2. Owen Pallett - “Lewis Takes His Shirt Off” from Heartland

(This video moved me to tears the first time I saw it last last year. I think he knows it's one of those songs that's so good, if you were to die playing it things wouldn't be so bad.)

Last year I saw a video of Owen Pallett playing this song in the rain at some festival. The stagehands wanted him to stop as the rain beat down harder on the stage, but he kept stalling them in between breaths. He kept stalling them because this song is his masterpiece. This is elegant but fun pop music at its finest. Adventurous and playful and seriously profound and affecting at the same time. All of Heartland is like that, but this is the peak. Where the refrain of “I'm never going to give it to you” becomes a mantra of sorts for the album's protagonist Lewis, standing up in defiance of his god. It's a triumphant goddamned piece of work.
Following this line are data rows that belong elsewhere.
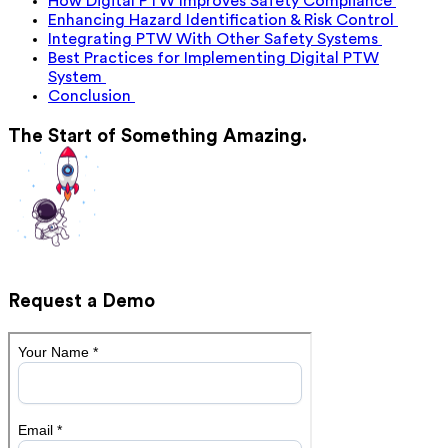
How Digital PTW Improves Safety Compliance
Enhancing Hazard Identification & Risk Control
Integrating PTW With Other Safety Systems
Best Practices for Implementing Digital PTW
System
Conclusion
The Start of Something Amazing.
Request a Demo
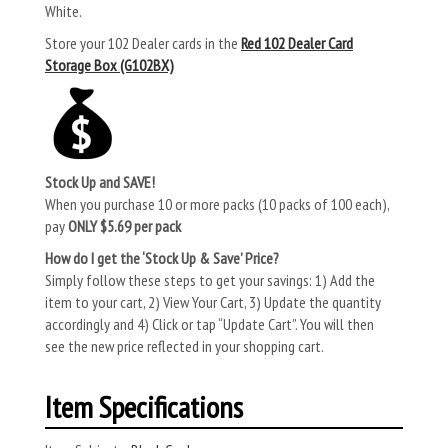
White.
Store your 102 Dealer cards in the
Red 102 Dealer Card
Storage Box (G102BX)
Stock Up and SAVE!
When you purchase 10 or more packs (10 packs of 100 each),
pay
ONLY $5.69 per pack
How do I get the ‘Stock Up & Save’ Price?
Simply follow these steps to get your savings: 1) Add the
item to your cart, 2) View Your Cart, 3) Update the quantity
accordingly and 4) Click or tap “Update Cart”. You will then
see the new price reflected in your shopping cart.
Item Specifications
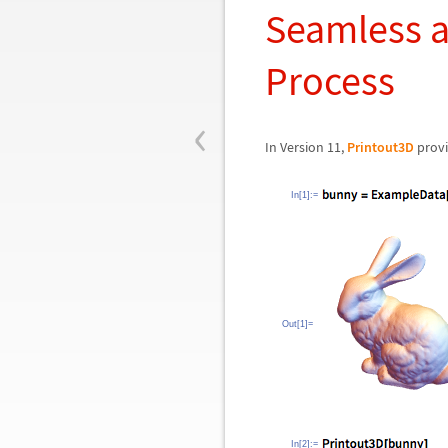
Seamless a
Process
‹
In Version 11,
Printout3D
provi
In[1]:=
Out[1]=
In[2]:=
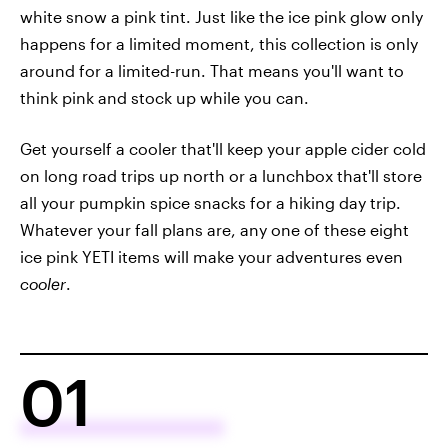
white snow a pink tint. Just like the ice pink glow only
happens for a limited moment, this collection is only
around for a limited-run. That means you'll want to
think pink and stock up while you can.
Get yourself a cooler that'll keep your apple cider cold
on long road trips up north or a lunchbox that'll store
all your pumpkin spice snacks for a hiking day trip.
Whatever your fall plans are, any one of these eight
ice pink YETI items will make your adventures even
cooler
.
01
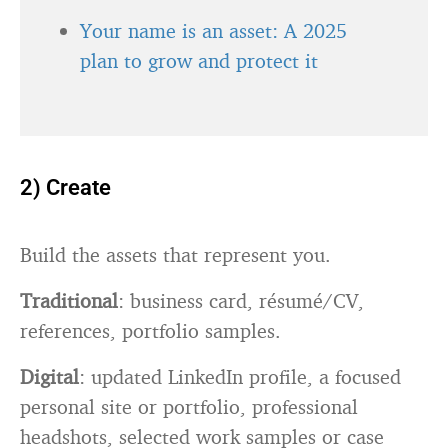
Your name is an asset: A 2025
plan to grow and protect it
2) Create
Build the assets that represent you.
Traditional
: business card, résumé/CV,
references, portfolio samples.
Digital
: updated LinkedIn profile, a focused
personal site or portfolio, professional
headshots, selected work samples or case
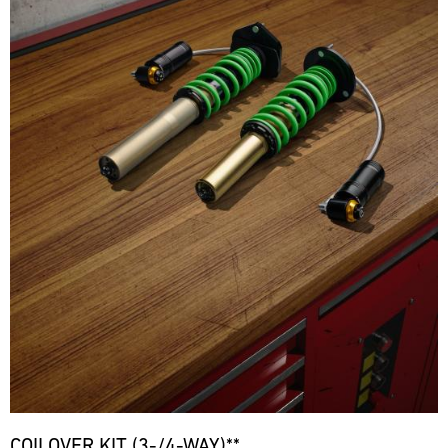
COILOVER KIT (3-/4-WAY)**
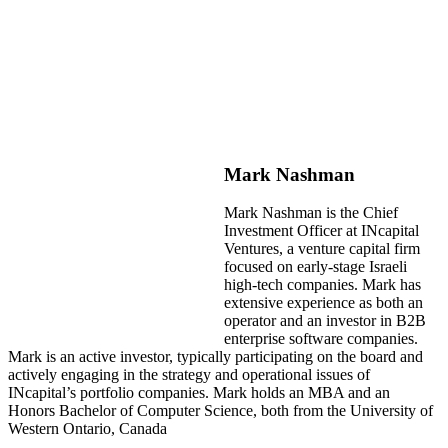
Mark Nashman
Mark Nashman is the Chief
Investment Officer at INcapital
Ventures, a venture capital firm
focused on early-stage Israeli
high-tech companies. Mark has
extensive experience as both an
operator and an investor in B2B
enterprise software companies.
Mark is an active investor, typically participating on the board and
actively engaging in the strategy and operational issues of
INcapital’s portfolio companies. Mark holds an MBA and an
Honors Bachelor of Computer Science, both from the University of
Western Ontario, Canada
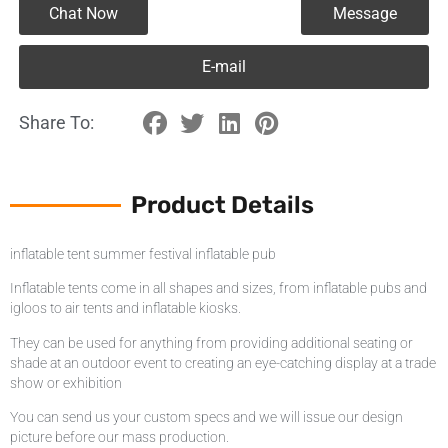
Chat Now
Message
E-mail
Share To:
Product Details
inflatable tent summer festival inflatable pub
Inflatable tents come in all shapes and sizes, from inflatable pubs and
igloos to air tents and inflatable kiosks.
They can be used for anything from providing additional seating or
shade at an outdoor event to creating an eye-catching display at a trade
show or exhibition
You can send us your custom specs and we will issue our design
picture before our mass production.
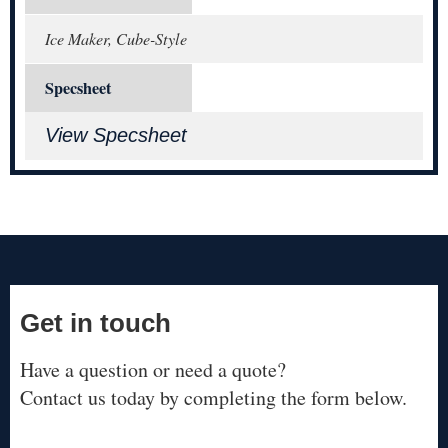
Ice Maker, Cube-Style
Specsheet
View Specsheet
Get in touch
Have a question or need a quote?
Contact us today by completing the form below.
1. The National – “Terrible Love” from High Violet

As much as I wanted to love High Violet, I didn't. I've been over this already. The opening track though, that just might be my favorite National song ever, and I wish the rest of the album had this much vitality. This much beautifully recorded, bottom of the gut energy and conviction. It's their practically patented slow-burn up to that goddamned destructive chorus. It doesn't need big guitars, it doesn't need to make things incredibly ornate. Just an interesting, almost martial drum pattern, some reverby guitars in the background, and then it all drops off. “It takes an ocean not to break.” And that's just the first half of the song. You've heard it, you know how good this song is, and I hope you can't deny how good this song is. This is buttoned-up prim and proper indie rock at its finest, and despite my middling feelings about High Violet, I still reserve the right to change my mind a couple years from now because I think the National are going to be one of those bands that makes indie music respectable again and one of those bands that pushes it into the realm of popular culture without selling out, without pandering to the people, without doing anything but constantly crawling down that rabbit hole and developing their sound in new and exciting ways every time out. High Violet felt like a risk, which seemed weird because the National have such a great formula that they've been refining album after album, but it felt fresh and different. Well, half the time. The other half I still think is repetitive and boring, but the tracks that hit, the ones that pull off grandeur without pompousness, THAT'S where it's at. And that's where “Terrible Love” is at. I won't forget them debuting this song on Jimmy Fallon and how my heart was pounding in my chest. Somehow they managed to carry that energy over into the recorded version, and in a year of let-down albums, I realized that great songs are oftentimes more important than great records. It depends on the day, the month, the mood or whatever, but I'll take a perfectly crafted song over an everyday great record pretty much any day.